Ucapan sebagian orang yang membolehkan hiasan berupa bordiran, renda, motif dan lain-lain pada pakaian wanita, yang mengatakan bahwa pakaian seperti itu sudah biasa di negeri kita sehingga sesuai dengan ‘urf (kebiasaan) masyarakat setempat. Sedangkan pakaian hitam atau berwarna gelap dan polos malah menarik perhatian di sebagian masyarakat di Indonesia. Para Ulama mengatakan hukumnya makruh jika kita menyelisihi ‘urf (kebiasaan) masyarakat.
Jawaban:
Memang benar agama Islam memperhitungkan ‘urf (kebiasan) masyarakat tetapi pada perkara-perkara yang batasannya tidak dijelaskan secara terperinci dalam syariah. Termasuk syarat penting diperhitungkannya ‘urf dalam syariat adalah, bahwa ’urf tersebut tidak boleh menyelisihi dalil-dalil shahih dalam syariat.[14]
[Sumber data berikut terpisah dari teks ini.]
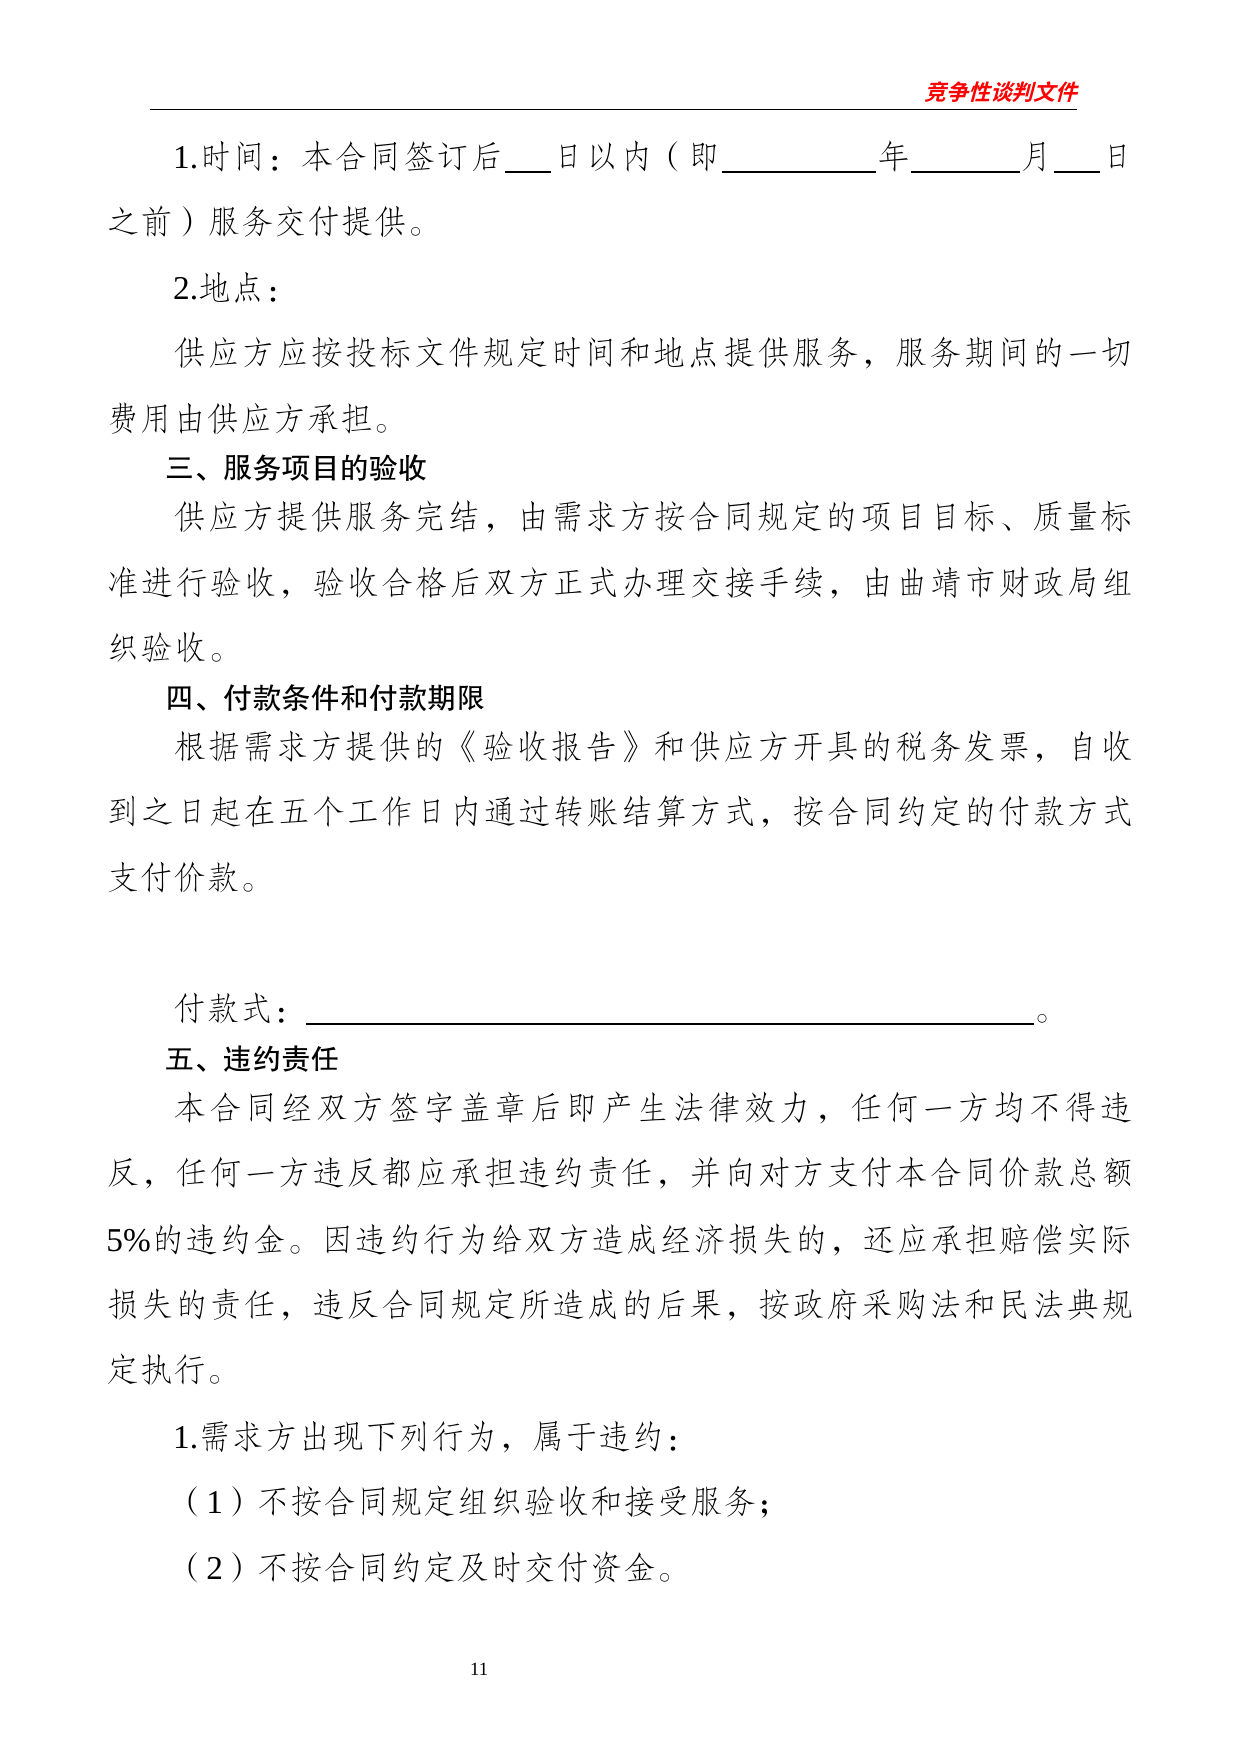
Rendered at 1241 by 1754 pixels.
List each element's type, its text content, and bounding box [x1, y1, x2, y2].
Syubhat di atas terbantah dengan sendirinya, karena dalil-dalil syariat yang kami paparkan di atas dengan tegas dan jelas melarang pakaian wanita yang dihiasi bordiran, renda, motif dan lain-lain. Lagipula, kalau sekiranya ucapan atau syubhat di atas diterima tanpa syarat, maka ini mengharuskan kita membolehkan semua pakaian yang haram dan menyelisihi syariat, hanya dengan alasan pakaian tersebut banyak dan biasa dipakai kaum wanita di masyarakat kita, seperti pakaian-pakaian mini yang banyak tersebar di masyarakat. Bahkan dengan alasan ini, akhirnya seseorang bisa mengatakan bolehnya tidak memakai jilbab sama sekali, karena terbukti wanita yang tidak berjilbab di masyarakat lebih banyak daripada yang berjilbab; maka ini jelas merupakan kekeliruan yang nyata.
NASIHAT DAN PENUTUP
Seorang wanita Muslimah yang telah mendapatkan anugerah hidayah dari Allâh Subhanahu wa Ta’ala untuk berpegang teguh dengan agama ini, hendaklah ia merasa bangga dalam menjalankan hukum-hukum syariat-Nya. Karena dengan itu, ia akan meraih kemuliaan dan kebahagiaan hakiki di dunia dan akhirat. Dan semua itu jauh lebih agung dan utama dari pada semua kesenangan duniawi yang dikumpulkan oleh manusia.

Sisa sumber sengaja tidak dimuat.